TEXTE DU DOCUMENT
Royaume-Uni : les comptes économiques du deuxième trimestre 2009

par Caroline Newhouse-Cohen, économiste chez BNP Paribas

Le PIB a reculé de 0,6% t/t au T2 2009, une nette décélération du rythme de contraction de l’économie, après -2,5% au T1 2009.

Les ménages ont stabilisé leurs dépenses nominales et ont continué d’allouer la hausse de leur revenu disponible à la reconstitution de leur épargne.

Les entreprises du secteur privé non financier ont continué de réduire leurs engagements, en dépit de la baisse de leur excédent brut d’exploitation.

Le déficit public s’est stabilisé au T2, à un niveau insoutenable à moyen terme.

ÉNONCÉ DE LA TÂCHE
Recopiez le texte sur les comptes économiques du Royaume-Uni en commençant par « par Caroline Newhouse-Cohen, économiste » et en poursuivant jusqu'à « de leur épargne. », en remplaçant « ménages » par « foyers ».

ENTRÉES DE DONNÉES
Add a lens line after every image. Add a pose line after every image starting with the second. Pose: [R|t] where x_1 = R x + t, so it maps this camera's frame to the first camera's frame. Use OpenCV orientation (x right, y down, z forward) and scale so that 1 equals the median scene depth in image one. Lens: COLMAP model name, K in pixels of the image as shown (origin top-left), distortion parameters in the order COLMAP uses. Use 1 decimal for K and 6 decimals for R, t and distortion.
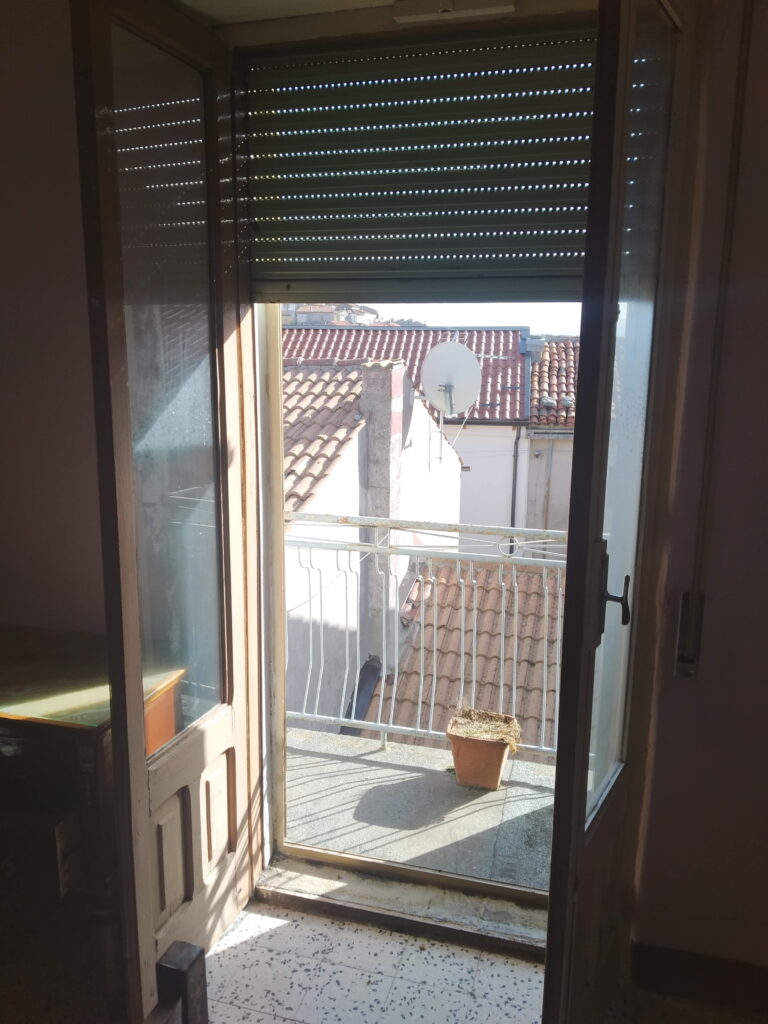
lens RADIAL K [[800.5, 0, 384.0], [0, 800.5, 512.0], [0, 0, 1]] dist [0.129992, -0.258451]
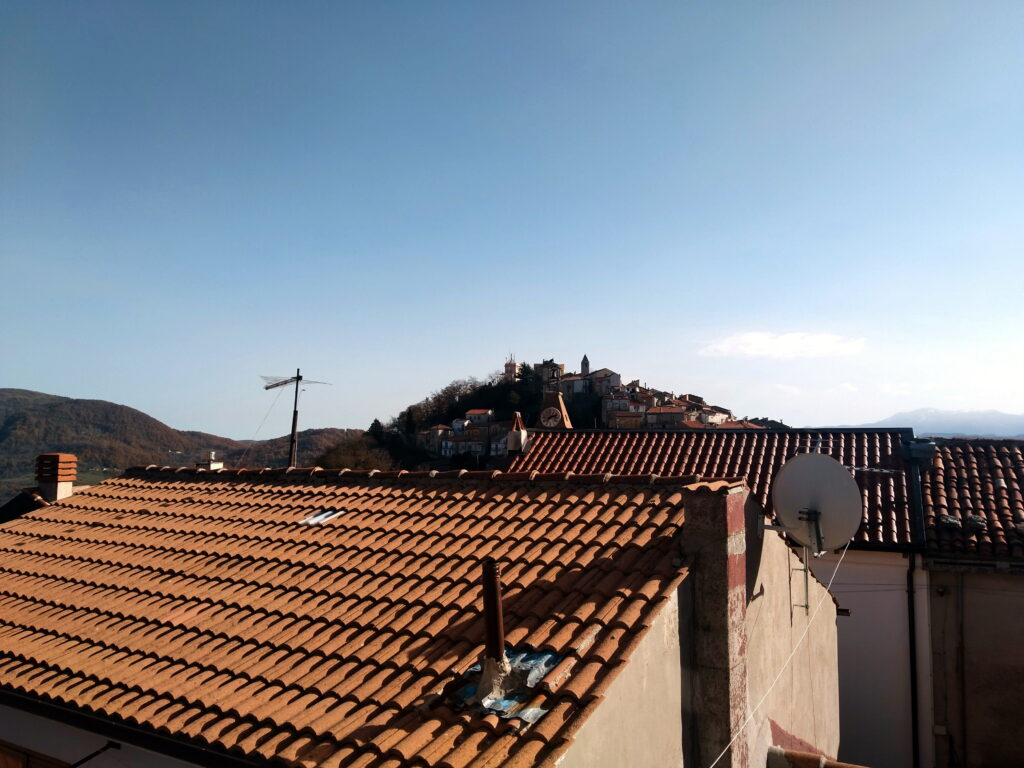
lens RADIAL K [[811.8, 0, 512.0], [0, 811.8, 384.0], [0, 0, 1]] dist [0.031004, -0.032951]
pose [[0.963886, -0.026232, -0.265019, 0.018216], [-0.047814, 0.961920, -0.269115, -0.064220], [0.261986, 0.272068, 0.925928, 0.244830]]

==

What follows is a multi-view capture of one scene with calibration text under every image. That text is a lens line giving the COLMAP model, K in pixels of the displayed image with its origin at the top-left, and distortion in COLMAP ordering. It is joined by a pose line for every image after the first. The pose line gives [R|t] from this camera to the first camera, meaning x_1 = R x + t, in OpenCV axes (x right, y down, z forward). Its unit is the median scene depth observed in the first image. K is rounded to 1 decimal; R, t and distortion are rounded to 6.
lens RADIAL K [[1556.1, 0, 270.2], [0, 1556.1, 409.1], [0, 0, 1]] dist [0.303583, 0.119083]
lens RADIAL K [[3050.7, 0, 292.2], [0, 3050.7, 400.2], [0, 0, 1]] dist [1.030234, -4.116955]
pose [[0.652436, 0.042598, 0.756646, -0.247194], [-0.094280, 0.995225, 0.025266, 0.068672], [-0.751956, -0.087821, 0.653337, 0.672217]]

RÉPONSE À LA TÂCHE
par Caroline Newhouse-Cohen, économiste chez BNP Paribas

Le PIB a reculé de 0,6% t/t au T2 2009, une nette décélération du rythme de contraction de l’économie, après -2,5% au T1 2009.

Les foyers ont stabilisé leurs dépenses nominales et ont continué d’allouer la hausse de leur revenu disponible à la reconstitution de leur épargne.